Work task: The expected output is the line holding "W śliczny sierpniowy" plus every line after it through the end of the listing, copied exactly.

-- Given records follows --

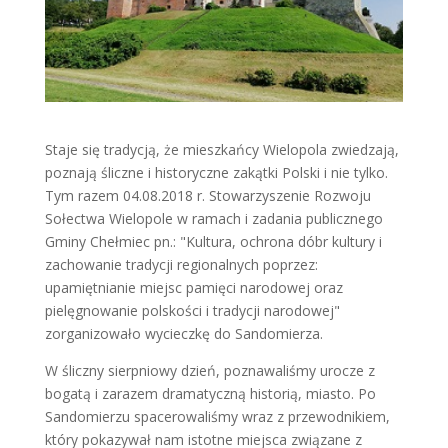
Staje się tradycją, że mieszkańcy Wielopola zwiedzają,
poznają śliczne i historyczne zakątki Polski i nie tylko.
Tym razem 04.08.2018 r. Stowarzyszenie Rozwoju
Sołectwa Wielopole w ramach i zadania publicznego
Gminy Chełmiec pn.: "Kultura, ochrona dóbr kultury i
zachowanie tradycji regionalnych poprzez:
upamiętnianie miejsc pamięci narodowej oraz
pielęgnowanie polskości i tradycji narodowej"
zorganizowało wycieczkę do Sandomierza.
W śliczny sierpniowy dzień, poznawaliśmy urocze z
bogatą i zarazem dramatyczną historią, miasto. Po
Sandomierzu spacerowaliśmy wraz z przewodnikiem,
który pokazywał nam istotne miejsca związane z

-- Given records concluded --

Response:
W śliczny sierpniowy dzień, poznawaliśmy urocze z
bogatą i zarazem dramatyczną historią, miasto. Po
Sandomierzu spacerowaliśmy wraz z przewodnikiem,
który pokazywał nam istotne miejsca związane z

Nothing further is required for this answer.